◆ PASSAGE À EXAMINER ◆

Ce journal a débuté avec la naissance des Blogs en 2005 pour accompagner les six mois d'aventure en Inde d'où son nom, !ndianeries. Mot inventé dans l'urgence avec un engagement d'un article posté chaque jour sur des ordinateurs locaux, avec des claviers pourris, des temps d'attentes interminables.., d'où des corrections jamais réalisées. J'en implore votre indulgence en lisant "La malle de l'!nde" & les "!ndianeries". Puis, d'autres voyages ont suivi et des humeurs de l'entre deux, et pour finir "Survivre au travail"... la chose la plus formidable qui soit pour les chanceux que nous sommes, à jouir d'une retraite.
Par Aline & Jean-Luc
Les routes !ndiennes defoncees lorsqu'elles le sont vraiment sont un calvaire pour le voyageur quelque soit son moyen de transport. Un bon rickchaud en ce cas s'evertue a bien connaitre nids de poules, malformations du bitume, passages ou son manque d'amortisseurs sera le moins penible pour ses clients. Que l'on passe d'un conducteur a un autre dans certaines villes, le voyageur attentif sera surpris de constater que meme en pleine nuit ces lieux memorises par un conducteur econome ne seront eclaires par ses feux qu'aux moments strategiques. Dans la nuit noire, afin d'etre mieux vu un rickchaud moderne dont la voiture interieur etait tunee n'avait pas hesite a placer sur ces gardes-boues arrieres des CD-Room ! Effet reflechissant garanti !
Dans un genre plus rustique les cornes de vaches ou de buffles sont parfois peintes en une couleur fluo etonnante. Apres tout, les animaux aussi, se deplacent la nuit !

◆ EXPLORER LE CONTENU ◆
• a. Répondez aux questions suivantes à partir du passage à examiner :
(i) En quelle année le journal a-t-il débuté ?
(ii) Qu'est-ce qu'un rickchaud moderne avait placé sur ses garde-boues arrière ?
(iii) De quelle couleur les cornes de vaches ou de buffles sont-elles parfois peintes ?
• b. Recopiez le passage à examiner en commençant à « Par Aline & » et en terminant à « reflechissant garanti ! ».

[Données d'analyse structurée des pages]
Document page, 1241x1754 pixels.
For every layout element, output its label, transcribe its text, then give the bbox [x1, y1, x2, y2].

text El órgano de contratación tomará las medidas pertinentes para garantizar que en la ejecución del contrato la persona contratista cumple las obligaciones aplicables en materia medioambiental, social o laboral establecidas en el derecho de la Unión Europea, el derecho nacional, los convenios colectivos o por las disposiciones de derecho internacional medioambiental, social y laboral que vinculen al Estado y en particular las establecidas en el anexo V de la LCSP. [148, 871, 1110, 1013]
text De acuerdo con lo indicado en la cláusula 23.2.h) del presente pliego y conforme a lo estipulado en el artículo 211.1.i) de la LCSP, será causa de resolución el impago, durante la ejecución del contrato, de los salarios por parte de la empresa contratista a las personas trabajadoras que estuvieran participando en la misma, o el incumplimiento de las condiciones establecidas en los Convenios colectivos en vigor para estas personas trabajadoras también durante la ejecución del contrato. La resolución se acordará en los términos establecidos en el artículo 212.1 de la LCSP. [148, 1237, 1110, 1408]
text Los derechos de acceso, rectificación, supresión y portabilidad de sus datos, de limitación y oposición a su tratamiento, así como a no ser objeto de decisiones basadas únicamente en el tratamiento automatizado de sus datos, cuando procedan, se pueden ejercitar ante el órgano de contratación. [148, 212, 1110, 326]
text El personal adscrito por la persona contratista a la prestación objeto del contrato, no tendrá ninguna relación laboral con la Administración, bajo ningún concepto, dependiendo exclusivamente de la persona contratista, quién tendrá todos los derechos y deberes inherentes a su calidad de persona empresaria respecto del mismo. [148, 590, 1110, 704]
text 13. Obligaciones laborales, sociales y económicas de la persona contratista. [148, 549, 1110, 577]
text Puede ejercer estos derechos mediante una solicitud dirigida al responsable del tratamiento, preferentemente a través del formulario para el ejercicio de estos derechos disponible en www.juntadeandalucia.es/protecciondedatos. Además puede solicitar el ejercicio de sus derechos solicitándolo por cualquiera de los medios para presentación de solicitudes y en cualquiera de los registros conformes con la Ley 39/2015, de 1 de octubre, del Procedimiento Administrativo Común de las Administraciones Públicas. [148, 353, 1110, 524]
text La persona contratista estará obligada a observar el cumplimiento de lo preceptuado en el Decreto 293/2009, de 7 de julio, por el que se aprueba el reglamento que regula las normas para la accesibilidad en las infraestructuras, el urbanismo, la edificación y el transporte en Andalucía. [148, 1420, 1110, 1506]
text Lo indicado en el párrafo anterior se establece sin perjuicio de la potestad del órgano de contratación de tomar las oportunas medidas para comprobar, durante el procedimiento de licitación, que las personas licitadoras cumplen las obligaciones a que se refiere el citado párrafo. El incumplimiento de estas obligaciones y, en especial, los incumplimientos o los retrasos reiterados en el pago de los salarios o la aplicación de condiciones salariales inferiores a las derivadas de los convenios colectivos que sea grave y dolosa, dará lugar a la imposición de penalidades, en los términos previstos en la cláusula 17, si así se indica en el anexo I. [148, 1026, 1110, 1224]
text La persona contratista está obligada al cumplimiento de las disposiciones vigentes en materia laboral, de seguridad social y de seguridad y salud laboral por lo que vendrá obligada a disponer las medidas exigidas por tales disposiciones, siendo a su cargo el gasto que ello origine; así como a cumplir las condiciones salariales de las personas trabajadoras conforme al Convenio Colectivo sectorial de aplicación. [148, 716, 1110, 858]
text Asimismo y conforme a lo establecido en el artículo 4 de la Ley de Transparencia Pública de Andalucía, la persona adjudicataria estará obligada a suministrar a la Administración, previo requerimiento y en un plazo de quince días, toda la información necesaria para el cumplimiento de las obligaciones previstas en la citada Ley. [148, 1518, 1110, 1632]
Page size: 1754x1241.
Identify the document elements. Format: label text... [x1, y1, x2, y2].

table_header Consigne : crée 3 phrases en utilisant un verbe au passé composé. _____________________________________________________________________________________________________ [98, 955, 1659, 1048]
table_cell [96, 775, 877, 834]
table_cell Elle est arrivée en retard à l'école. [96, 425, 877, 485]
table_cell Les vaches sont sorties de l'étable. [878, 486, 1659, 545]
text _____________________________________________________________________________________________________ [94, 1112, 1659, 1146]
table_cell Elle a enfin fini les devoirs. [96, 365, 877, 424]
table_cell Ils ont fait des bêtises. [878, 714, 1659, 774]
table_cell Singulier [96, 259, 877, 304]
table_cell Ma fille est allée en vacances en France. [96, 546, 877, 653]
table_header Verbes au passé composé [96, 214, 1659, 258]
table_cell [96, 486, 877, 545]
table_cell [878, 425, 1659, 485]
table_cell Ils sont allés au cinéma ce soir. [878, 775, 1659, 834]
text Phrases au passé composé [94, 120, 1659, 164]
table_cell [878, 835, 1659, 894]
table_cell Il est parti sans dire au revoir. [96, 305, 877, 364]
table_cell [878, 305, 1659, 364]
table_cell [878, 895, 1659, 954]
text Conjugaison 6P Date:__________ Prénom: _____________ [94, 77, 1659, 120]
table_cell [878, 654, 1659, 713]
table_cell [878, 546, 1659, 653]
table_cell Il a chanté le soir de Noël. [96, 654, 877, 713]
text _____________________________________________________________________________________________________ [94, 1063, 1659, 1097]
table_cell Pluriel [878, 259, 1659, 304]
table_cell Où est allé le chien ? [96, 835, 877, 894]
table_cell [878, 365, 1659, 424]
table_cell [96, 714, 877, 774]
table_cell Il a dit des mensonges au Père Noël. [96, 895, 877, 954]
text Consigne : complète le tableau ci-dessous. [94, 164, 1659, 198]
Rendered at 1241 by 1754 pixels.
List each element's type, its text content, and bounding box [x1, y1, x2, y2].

◆ LISTE DES SOLUTIONS ◆
• a.
(i) Le journal a débuté en 2005.
(ii) Il avait placé des CD-Room sur ses garde-boues arrière.
(iii) Elles sont parfois peintes d'une couleur fluo.

• b.
Par Aline & Jean-Luc
Les routes !ndiennes defoncees lorsqu'elles le sont vraiment sont un calvaire pour le voyageur quelque soit son moyen de transport. Un bon rickchaud en ce cas s'evertue a bien connaitre nids de poules, malformations du bitume, passages ou son manque d'amortisseurs sera le moins penible pour ses clients. Que l'on passe d'un conducteur a un autre dans certaines villes, le voyageur attentif sera surpris de constater que meme en pleine nuit ces lieux memorises par un conducteur econome ne seront eclaires par ses feux qu'aux moments strategiques. Dans la nuit noire, afin d'etre mieux vu un rickchaud moderne dont la voiture interieur etait tunee n'avait pas hesite a placer sur ces gardes-boues arrieres des CD-Room ! Effet reflechissant garanti !